My dad’s not the only dad who gave his son advice about marriage. The book of Proverbs, an ancient wisdom book, records the advice a dad gave to his son about marriage. Although it could as well be the advice given to a daughter by a mother:
Let your wife be a fountain of blessing for you.
Rejoice in the wife of your youth.
She is a loving deer, a graceful doe.
Let her breasts satisfy you always.
May you always be captivated by her love.
~Proverbs 5:18-19
“This is the word of God for the people of God. May God add blessing to the reading of his word!” In other words, enjoy sex. Enjoy the body of your spouse! Enjoy sex. Let it be intoxicating. The word “captivated” is Shega in the original Hebrew. Shega almost always is translated as “led astray” by strong drink. Or the dad could say, “May you always be intoxicated by her love.”
Let’s talk a bit about sex here. Yes, we’re going to talk about sex in church. Yes, that’s because the Bible talks about sex in church. Well, not sex in the church building, but giving the church counsel on sex. Here’s two tips. One of you, generally speaking the man, needs to work on your approach. What worked when you first got married and were young lustful bunnies, probably isn’t working for you anymore. I know that men can turn anything into a sexual innuendo.
Wife: “Honey, will you get me some cereal.”
Husband: “Yeah, I’ll get you some cereal.”
Wife: “Honey, will you get the oil changed in the car today?”
Husband: “You know I’ll change your oil, baby.”
Well, actually, in my house, we find this pretty funny. But if that’s all you’re doing, men, then you’ve got to improve your approach. Think of the whole day as foreplay. Actually, think of the whole marriage as foreplay.
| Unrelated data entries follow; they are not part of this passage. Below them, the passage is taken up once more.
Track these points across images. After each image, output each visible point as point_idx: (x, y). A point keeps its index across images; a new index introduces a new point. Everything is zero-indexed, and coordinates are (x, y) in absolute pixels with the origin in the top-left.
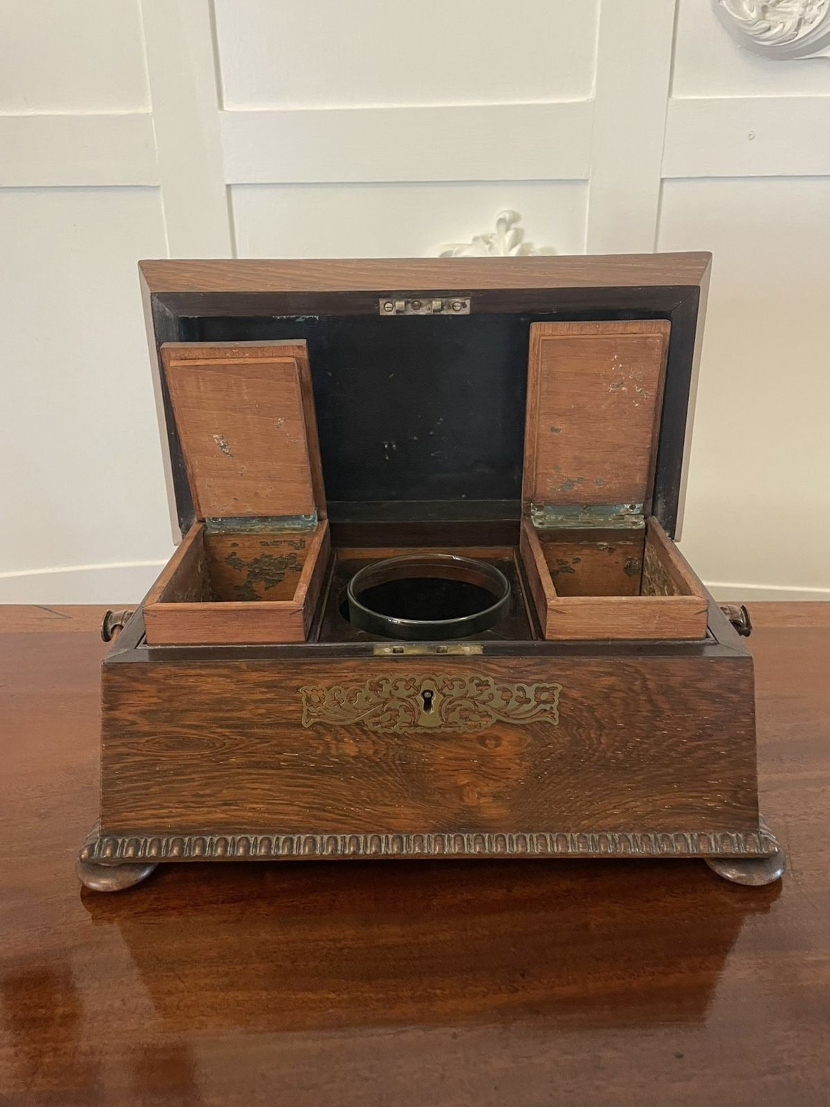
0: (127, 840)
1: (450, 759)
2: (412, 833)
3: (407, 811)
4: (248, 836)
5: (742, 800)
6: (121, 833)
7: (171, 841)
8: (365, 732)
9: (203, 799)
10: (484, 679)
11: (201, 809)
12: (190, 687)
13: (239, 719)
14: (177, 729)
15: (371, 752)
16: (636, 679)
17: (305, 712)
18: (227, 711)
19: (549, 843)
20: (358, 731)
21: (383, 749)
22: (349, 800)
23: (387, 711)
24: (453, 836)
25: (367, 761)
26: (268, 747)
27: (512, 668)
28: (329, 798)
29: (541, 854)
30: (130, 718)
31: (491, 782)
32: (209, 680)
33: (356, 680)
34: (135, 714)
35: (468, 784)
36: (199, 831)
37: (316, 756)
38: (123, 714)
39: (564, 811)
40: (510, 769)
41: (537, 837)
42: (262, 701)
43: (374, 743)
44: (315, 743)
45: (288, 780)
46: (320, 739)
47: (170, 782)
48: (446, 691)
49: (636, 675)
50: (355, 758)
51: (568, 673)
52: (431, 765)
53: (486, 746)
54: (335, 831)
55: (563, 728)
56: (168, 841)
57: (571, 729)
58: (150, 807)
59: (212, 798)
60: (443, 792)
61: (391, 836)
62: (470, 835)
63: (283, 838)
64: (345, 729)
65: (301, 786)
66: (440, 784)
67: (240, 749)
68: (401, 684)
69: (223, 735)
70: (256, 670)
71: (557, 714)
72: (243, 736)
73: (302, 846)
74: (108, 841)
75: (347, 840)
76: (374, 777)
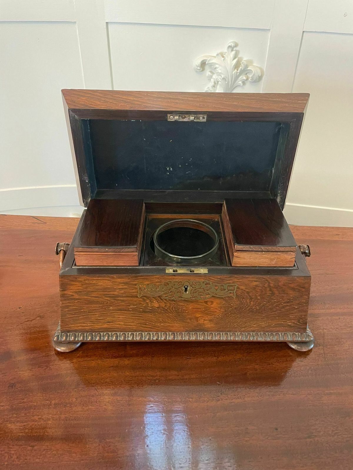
0: (71, 334)
1: (194, 308)
2: (178, 332)
3: (177, 325)
4: (117, 333)
5: (302, 323)
6: (69, 332)
7: (88, 334)
8: (162, 299)
9: (100, 321)
10: (208, 282)
11: (99, 324)
12: (94, 284)
13: (113, 294)
14: (89, 298)
15: (164, 306)
16: (266, 283)
17: (139, 292)
18: (109, 292)
19: (229, 336)
20: (159, 299)
21: (168, 305)
22: (155, 321)
23: (170, 292)
24: (193, 333)
25: (162, 309)
26: (124, 304)
27: (219, 279)
28: (148, 321)
29: (226, 340)
30: (71, 294)
31: (208, 316)
32: (102, 281)
33: (159, 282)
34: (73, 292)
35: (200, 317)
36: (99, 331)
37: (143, 307)
38: (68, 292)
39: (235, 325)
40: (216, 312)
41: (225, 334)
42: (122, 289)
43: (165, 303)
44: (142, 303)
45: (132, 315)
46: (144, 301)
47: (87, 315)
48: (193, 286)
49: (266, 282)
50: (157, 308)
51: (240, 280)
52: (186, 310)
53: (208, 304)
54: (149, 331)
55: (237, 299)
56: (87, 334)
57: (240, 299)
58: (80, 323)
59: (104, 320)
60: (190, 319)
61: (170, 333)
62: (200, 333)
63: (130, 333)
64: (154, 298)
65: (137, 317)
66: (190, 317)
67: (114, 304)
68: (176, 284)
69: (107, 300)
70: (120, 278)
71: (235, 294)
72: (115, 300)
73: (137, 337)
74: (64, 334)
75: (154, 334)
76: (165, 314)
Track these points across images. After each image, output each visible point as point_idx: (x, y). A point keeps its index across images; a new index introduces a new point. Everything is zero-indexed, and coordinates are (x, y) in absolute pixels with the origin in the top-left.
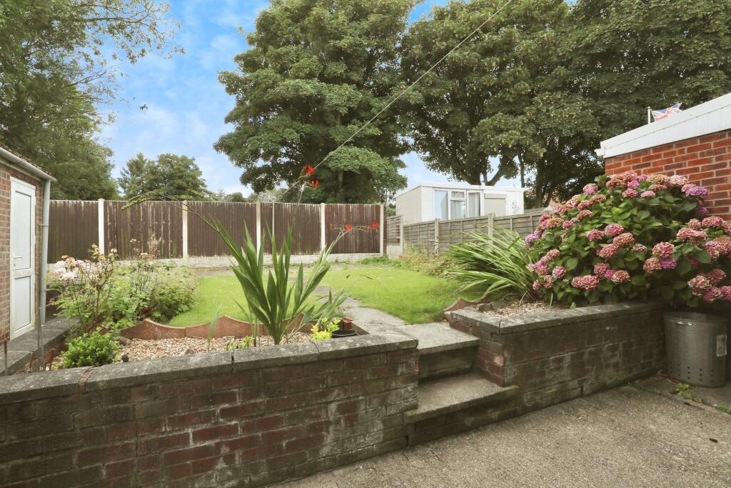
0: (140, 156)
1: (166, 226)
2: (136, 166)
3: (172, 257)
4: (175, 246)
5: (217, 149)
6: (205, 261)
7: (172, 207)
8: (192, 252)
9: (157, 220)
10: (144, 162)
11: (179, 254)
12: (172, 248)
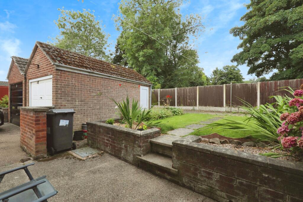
0: (217, 69)
1: (192, 95)
2: (215, 72)
3: (194, 106)
4: (195, 102)
5: (232, 62)
6: (204, 108)
7: (194, 89)
8: (200, 105)
9: (190, 93)
10: (218, 70)
11: (196, 105)
12: (194, 103)
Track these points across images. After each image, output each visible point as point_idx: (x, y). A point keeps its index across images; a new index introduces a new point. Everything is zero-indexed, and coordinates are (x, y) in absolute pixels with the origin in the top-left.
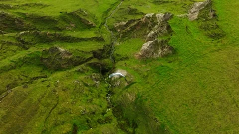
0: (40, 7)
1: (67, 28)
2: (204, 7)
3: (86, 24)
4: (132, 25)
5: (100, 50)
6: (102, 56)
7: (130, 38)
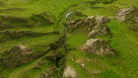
0: (20, 10)
1: (35, 25)
2: (129, 13)
3: (48, 22)
4: (79, 23)
5: (56, 42)
6: (58, 46)
7: (77, 32)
You can’t go from zero to sixty in the time it takes you to roll over onto her side of the bed.
So if men need to work on their approach, then generally speaking, women need to work on making an approach. “But we’ve got kids, and I’m always exhausted because of them.” Well, put the kids in front of the TV, pop in the Dora the Explorer DVD, run to the room, lock the door (very important!) and say: “We’ve got 30 minutes. Go Diego! Go!”
I know I’m speaking in a lot of stereotypes today. The stereotypes aren’t meant to suggest that this is the way things are supposed to be, but rather to suggest that this is the way things generally are. Generally speaking most men desire physical intimacy more often than women, and women desire more face to face fun or emotional bonding than men. Here’s the hitch. Women have legitimate and holy opportunities for emotional bonding outside of their husbands. But a husband has no other legitimate sexual outlet other than his wife. Wives, when you turn off the physical intimacy faucet in your marriage, it’s the equivalent of an emotional crisis for yourself. Men, when you turn off the emotional intimacy faucet in a marriage, it’s the equivalent of a sexual crisis for yourself.
But I don’t feel close to my spouse. Remember, feelings follow actions. You had fun once. Learn to have fun again. If the grass is looking greener somewhere else, then it’s time to water your own yard. Take off the old brittle tires from the relationship bike, and put on some new ones. Stop ignoring the fun in your marriage. From this day forward…
God the Eternal keep you in love with each other,
so that the peace of Christ may abide in your home.
Bear witness to the love of God in this world
so that those to whom love is a stranger
will find in you generous friends.
The grace of the Lord Jesus Christ,
and the love of God,
and the fellowship of the Holy Spirit
be with you all. Amen.
*This sermon is based on a sermon first preached by Craig Groeschel.